[Passage provided]:
>>

On 2017-11-11 19:28, Qu Wenruo wrote:


On 2017年11月12日 04:12, Hans van Kranenburg wrote:
Hi,

On 11/11/2017 04:48 AM, Qu Wenruo wrote:

On 2017年11月11日 11:13, Hans van Kranenburg wrote:
On 11/11/2017 03:30 AM, Qu Wenruo wrote:


One more chance to recover is never a bad idea.

It is a bad idea. The *only* case you can recover from is when you
freeze the filesystem *directly* after writing the superblock. Only in
that case you have both a consistent last committed and previous
transaction on disk.

You're talking about the ideal case.

The truth is, we're living in a real world where every software has
bugs. And that's why sometimes we get transid error.

So keeps the backup root still makes sense.

And further more, different trees have different update frequency.
For root and extent tree, they get updated every transaction, while for
chunk tree it's seldom updated.

And backup roots are updated per transaction, which means we may have a
high chance to recover at least chunk root and to know the chunk map and
possible to grab some data.

     That's entirely right yes. But "possible to grab some data" is a
whole different thing than "getting the filesystem back into a fully
functional consistent state..."

     So it's about expectation management for end users. If the user
thinks "Ha! A backup! That's nice of btrfs, it keeps them so I can go
back!.", then the user will get disappointed when the backups are unusable.

Without discard, user should be able to rollback to previous transaction
(backup_root[0])

<<

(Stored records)
>>

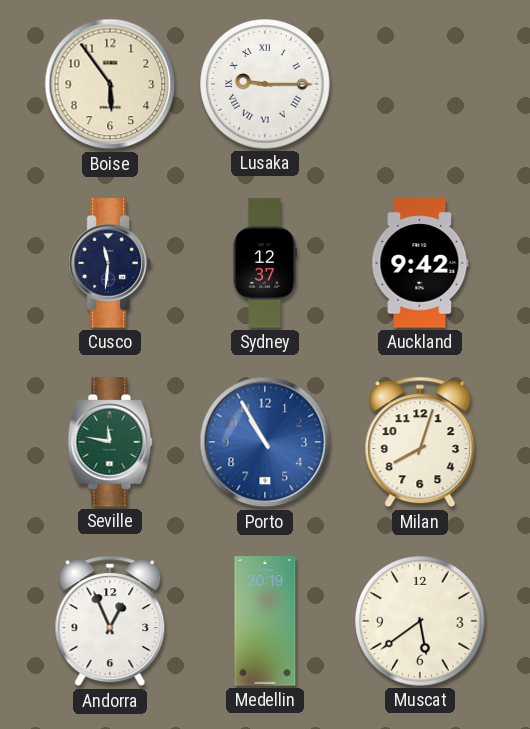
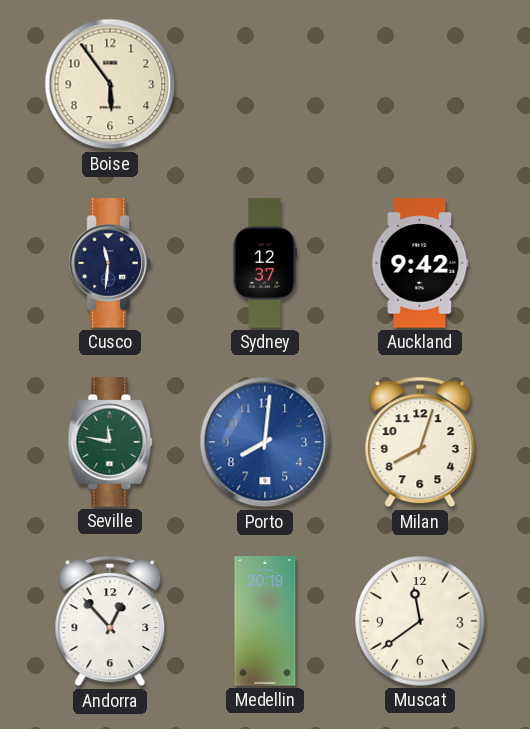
Lusaka: 9:15 -> none
Porto: 10:55 -> 8:01
Andorra: 12:56 -> 12:53
Muscat: 5:39 -> 11:39
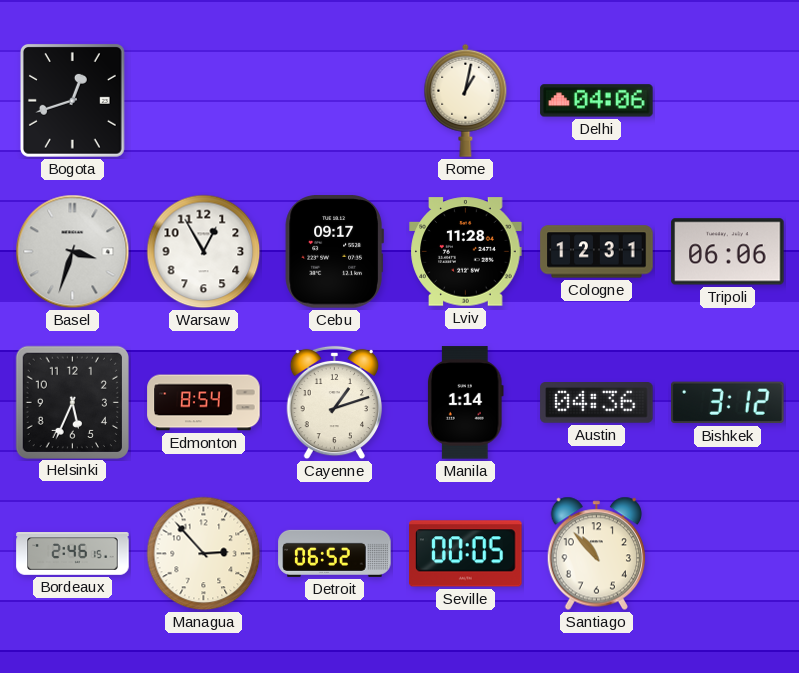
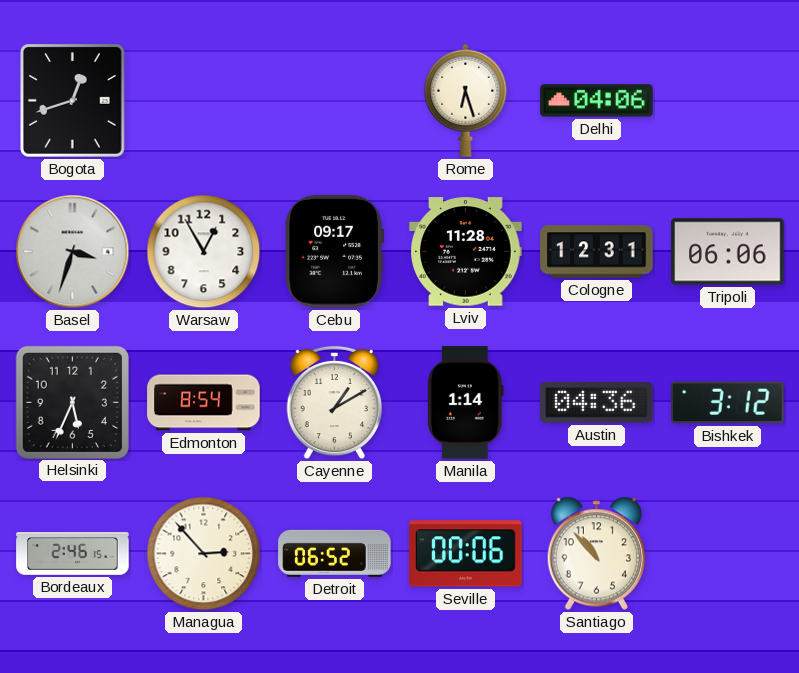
Rome: 1:02 -> 6:27
Cayenne: 1:12 -> 1:10
Seville: 00:05 -> 00:06
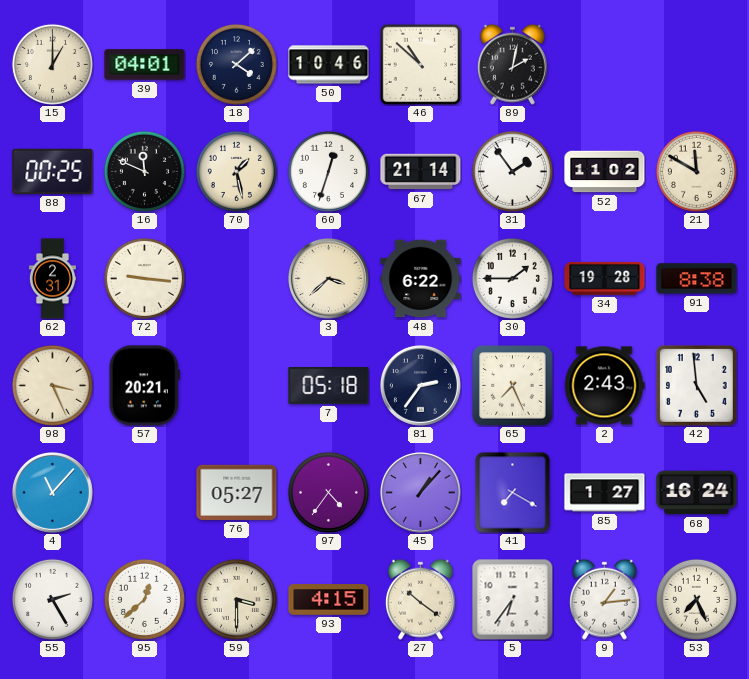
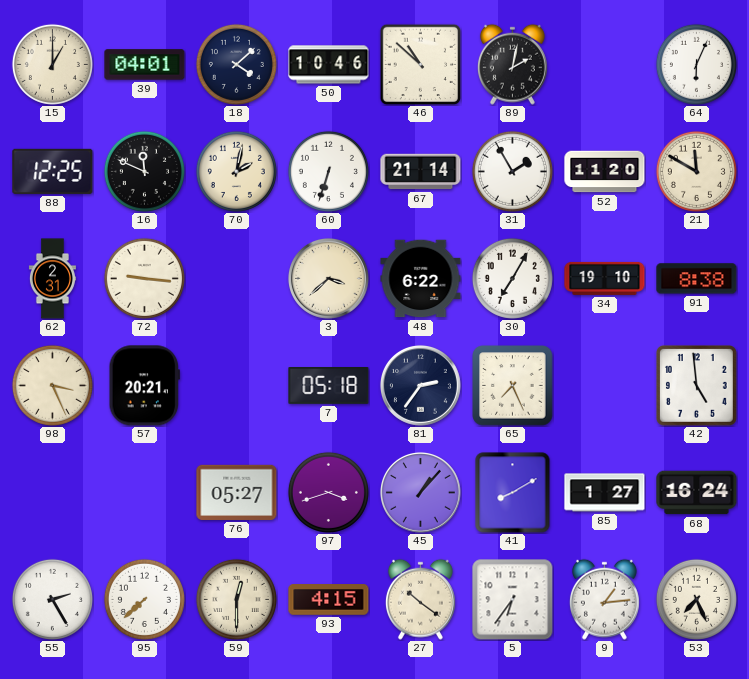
64: none -> 6:04
88: 00:25 -> 12:25
70: 1:28 -> 2:02
60: 12:33 -> 6:33
31: 1:54 -> 1:55
52: 11:02 -> 11:20
30: 1:45 -> 7:05
34: 19:28 -> 19:10
2: 2:43 -> none
4: 11:07 -> none
97: 4:36 -> 3:42
41: 7:20 -> 8:10
95: 12:38 -> 7:38
59: 3:30 -> 12:30
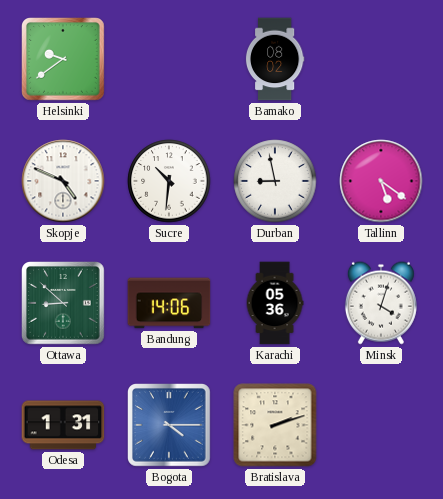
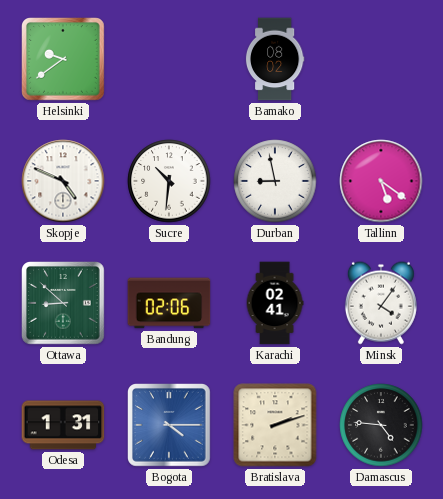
Bandung: 14:06 -> 02:06
Karachi: 05:36 -> 02:41
Minsk: 4:03 -> 4:06
Damascus: none -> 4:46
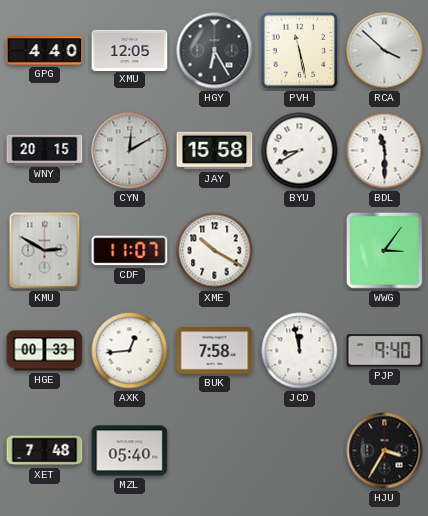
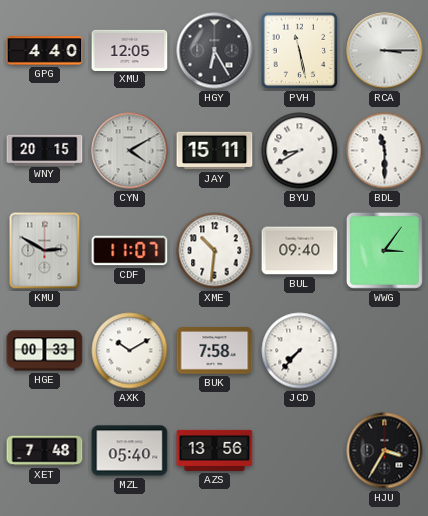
RCA: 3:52 -> 3:15
CYN: 12:10 -> 4:10
JAY: 15:58 -> 15:11
XME: 10:20 -> 10:31
BUL: none -> 09:40
AXK: 12:44 -> 10:10
JCD: 11:58 -> 7:37
PJP: 9:40 -> none
AZS: none -> 13:56
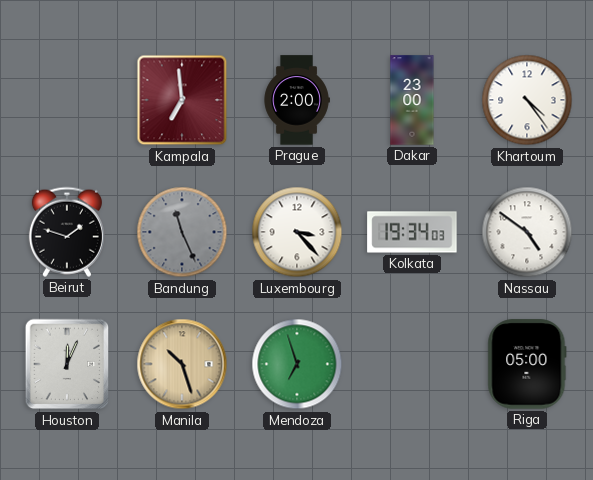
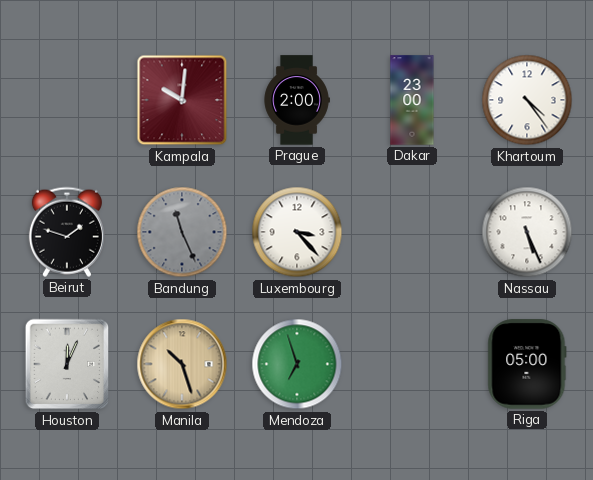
Kampala: 6:59 -> 10:01
Kolkata: 19:34 -> none
Nassau: 4:51 -> 5:26
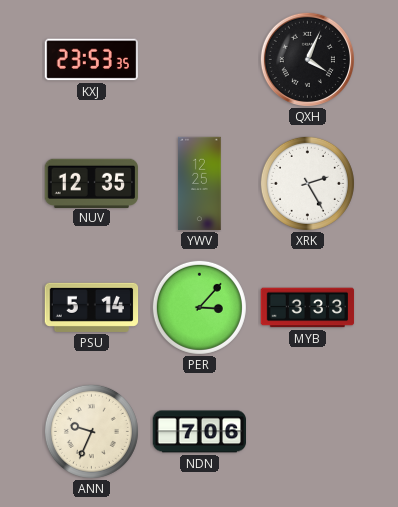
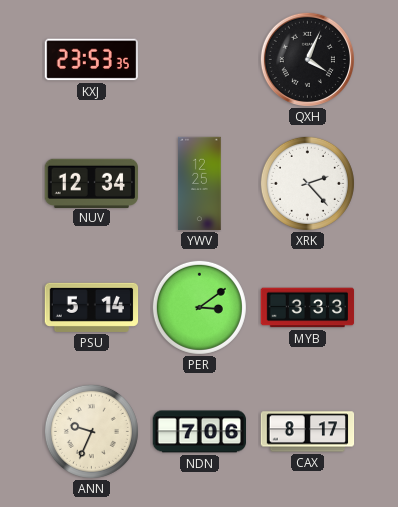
NUV: 12:35 -> 12:34
XRK: 2:25 -> 2:23
PER: 3:07 -> 3:09
CAX: none -> 8:17
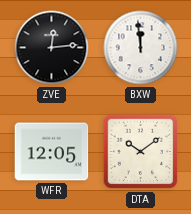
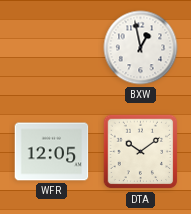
ZVE: 12:14 -> none
BXW: 11:59 -> 12:58
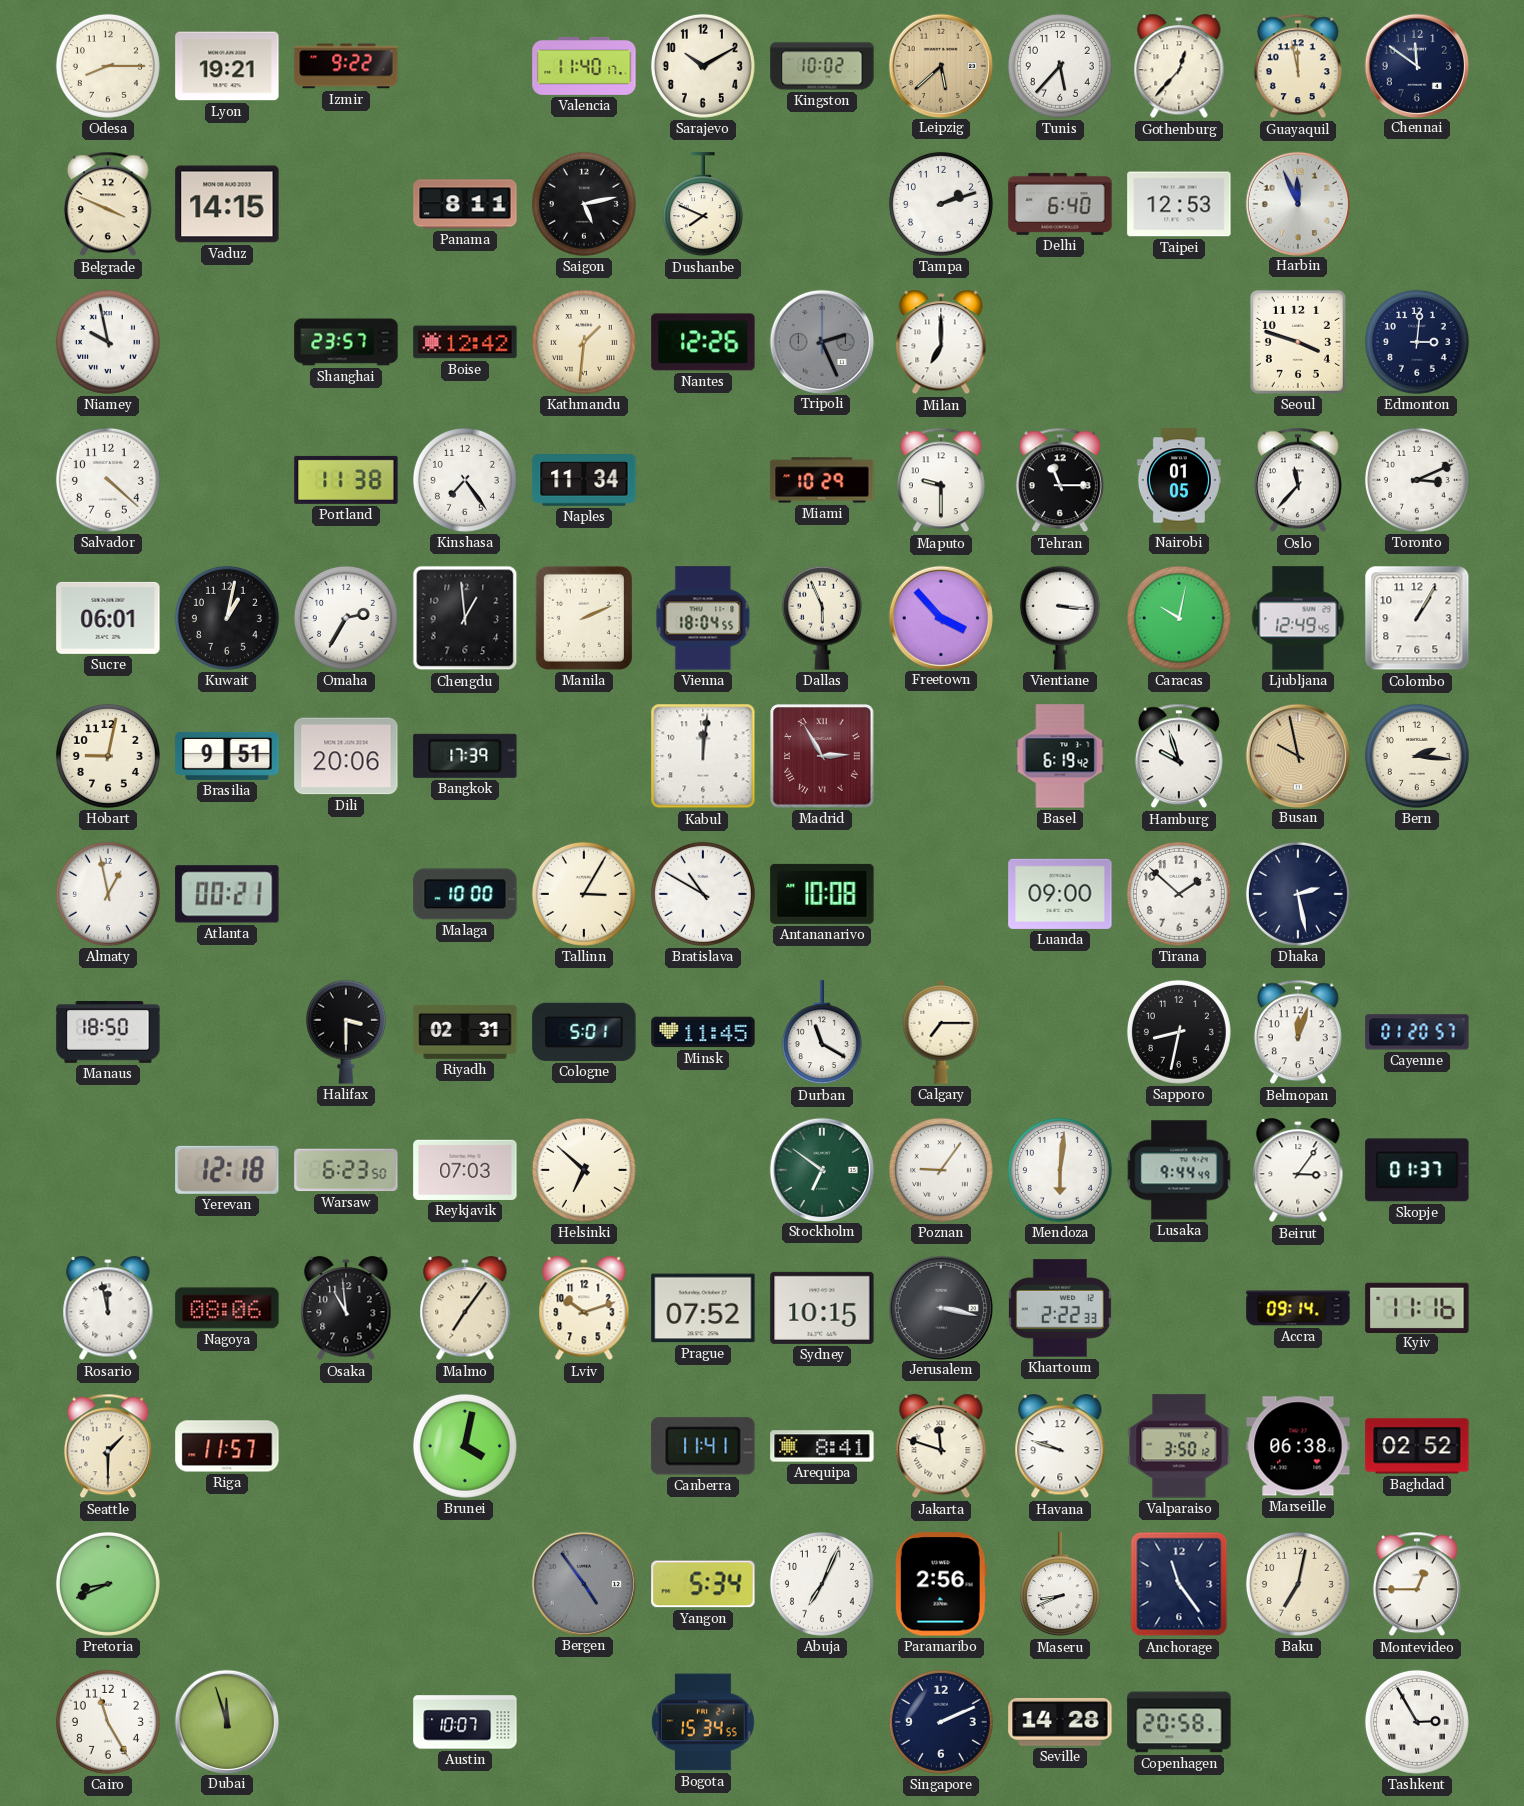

<<

[The exercise]: From the btrfs email thread, pull out the passage starting at "So it's about" up to and including "backups are unusable.", word for word.

[Result of the task]:
So it's about expectation management for end users. If the user
thinks "Ha! A backup! That's nice of btrfs, it keeps them so I can go
back!.", then the user will get disappointed when the backups are unusable.